Não era um casamento comum. A tarde fria de agosto deixava um sabor áspero nos que entravam na igreja. As nuvens aveludadas e acinzentadas, carregadas de névoa e geadas, andavam lentamente fazendo questão de esconder o sol.
Os devaneios na cabeça de Marina eram muitos. Quase tão grandes quanto as nuvens pesadas. Pequenos cristais d’água brilhavam em seus olhos e desciam lentamente pelo seu rosto borrando a maquiagem recém feita.
Dúvidas ela não tinha, porém sabia que se enfrentasse o seu caminho sofreria. Duas escolhas a cercavam como um véu de seda pura. Sabia que para seguir seu coração teria de renunciar a sua vida. E só de saber aquilo sentia seu coração bater mais forte do que o mundo poderia girar. Sentia como se fosse a única respirando dentro da sala abarrotada de velhas e gordas mulheres, todas emocionadas com a situação.
A igreja, agora cheia, tinha um cheiro quase pútrido de velas. O padre, muito velhinho, estava impaciente no altar. E Rodrigo sentia suas mãos suando. Sabia da verdade. Gostaria muito de poder sair correndo e chorar. Mas tinha conhecimento de que se o fizesse, entregaria sua honra aos presentes como quem vende um móvel velho e obsoleto.
Marina levantou seca, limpou as lágrimas e se dirigiu a porta. Sua decisão estava formada e nada poderia mudar o que deliberara. Renunciaria ao seu coração e teria uma vida plena e fácil ao lado de seu futuro marido. Seria esposa, mãe e avó. Tricotaria, cozinharia e limparia a casa. Por mais que odiasse tudo aquilo.
O silêncio se fez ao som da marcha matrimonial. Todos ficaram de pé e viram a noiva. Bela, formosa, a mulher mais bonita daquelas pradarias. Seu rosto manchado e vermelho, com pequenos brilhantes denunciando o seu choro anterior. Caminhou lentamente em direção ao seu amanhã.
Parou por um momento. Sentiu vontade de sumir no ar, como o pó levado pelo vento. Entretanto, seguiu seu caminho. Sentia-se predestinada ao sofrimento. Via todos os seus anos de dedicação indo embora.
Chegou ao lado de Rodrigo. Ambos viraram-se para o padre, que agora tentava encontrar seus versos. Murmúrios saltavam de sua boca dirigindo-se ao coração dos noivos. Pequenas alianças escorregaram entre os dedos.
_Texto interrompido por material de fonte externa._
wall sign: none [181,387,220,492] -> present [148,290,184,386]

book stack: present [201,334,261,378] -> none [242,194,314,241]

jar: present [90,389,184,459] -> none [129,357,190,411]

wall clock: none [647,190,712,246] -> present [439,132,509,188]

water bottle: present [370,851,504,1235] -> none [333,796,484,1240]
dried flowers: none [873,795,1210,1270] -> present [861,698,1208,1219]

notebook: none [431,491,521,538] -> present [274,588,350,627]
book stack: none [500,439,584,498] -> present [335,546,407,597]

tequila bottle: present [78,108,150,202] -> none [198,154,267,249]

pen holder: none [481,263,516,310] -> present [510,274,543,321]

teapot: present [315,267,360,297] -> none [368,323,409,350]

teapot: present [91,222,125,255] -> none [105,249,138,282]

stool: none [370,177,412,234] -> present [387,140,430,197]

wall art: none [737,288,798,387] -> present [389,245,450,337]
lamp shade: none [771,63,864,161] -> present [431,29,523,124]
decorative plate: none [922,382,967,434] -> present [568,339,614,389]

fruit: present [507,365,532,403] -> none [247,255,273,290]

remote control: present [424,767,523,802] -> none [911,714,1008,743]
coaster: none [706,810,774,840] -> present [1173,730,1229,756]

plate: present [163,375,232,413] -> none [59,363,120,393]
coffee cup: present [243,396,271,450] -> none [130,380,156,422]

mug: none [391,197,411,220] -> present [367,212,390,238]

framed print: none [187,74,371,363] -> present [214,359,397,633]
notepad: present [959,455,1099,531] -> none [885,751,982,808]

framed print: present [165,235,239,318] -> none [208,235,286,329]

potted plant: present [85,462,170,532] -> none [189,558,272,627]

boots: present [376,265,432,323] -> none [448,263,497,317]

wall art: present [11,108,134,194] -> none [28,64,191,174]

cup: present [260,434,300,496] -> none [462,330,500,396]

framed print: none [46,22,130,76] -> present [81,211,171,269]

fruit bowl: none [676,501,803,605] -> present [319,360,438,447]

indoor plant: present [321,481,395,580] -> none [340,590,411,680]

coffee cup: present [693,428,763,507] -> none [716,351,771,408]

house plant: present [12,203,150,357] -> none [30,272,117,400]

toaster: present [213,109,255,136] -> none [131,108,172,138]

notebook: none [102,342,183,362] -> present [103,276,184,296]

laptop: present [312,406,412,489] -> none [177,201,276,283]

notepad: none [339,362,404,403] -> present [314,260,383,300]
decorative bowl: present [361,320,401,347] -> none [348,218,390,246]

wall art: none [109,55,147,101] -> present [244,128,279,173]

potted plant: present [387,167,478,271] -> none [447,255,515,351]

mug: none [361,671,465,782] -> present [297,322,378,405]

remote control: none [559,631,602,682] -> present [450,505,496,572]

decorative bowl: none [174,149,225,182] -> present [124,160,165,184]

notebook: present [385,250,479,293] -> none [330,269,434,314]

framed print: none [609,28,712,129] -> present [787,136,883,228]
Olhares frios. Uma fotografia que parou o tempo. E chegou a hora de sair.
Arroz, buquê, histeria e a próxima vítima. Os noivos são levados a casa do pai de Marina, onde haverá uma comemoração formal. Rodrigo toma uma decisão ao ver um passarinho. Pequeno, lutava contra o vento gélido em busca de um lugar que o acolhesse durante o inverno, pois havia perdido seu bando na partida para um lugar mais quente.
Pousou sua mão sobre a mão de Marina, que imediatamente se retorceu contra. Disse em seu ouvido discretamente que queria lhe contar um segredo e era importante. Marina não deu relevância ao fato e disse necessitar retirar-se. Subiu as escadas para seu quarto no momento mais oportuno e abriu uma gaveta com a chave que carregava consigo.
De lá tirou um lenço e desenrolou-o. Pegou o pequeno vidrinho com um líquido vermelho sangue. Pensou em tudo que seu pai havia lhe dito. Em todo o sofrimento de sua mãe. Pensou em seus sonhos perdidos. Bebeu, gole por gole até secar o vidro. E desceu novamente.
Rodrigo a conduziu para uma varanda, onde as pessoas presentes não poderiam ouvi-los. Segurou as mãos de Marina e assumiu saber de seus desejos. Disse estar preocupado, mas prometeu levá-la para a cidade e dar-lhe uma chance para estudar como sempre quis. Marina sentiu-se tonta com as palavras. Não esperava que a felicidade pudesse um dia bater em sua porta sem aviso. Rodrigo percebeu que seu rosto estava pálido. Então como um último suspiro, Marina desfaleceu em seus devaneios para sempre, enquanto Rodrigo descobriu em seu coração o quanto amava aquela menina-mulher.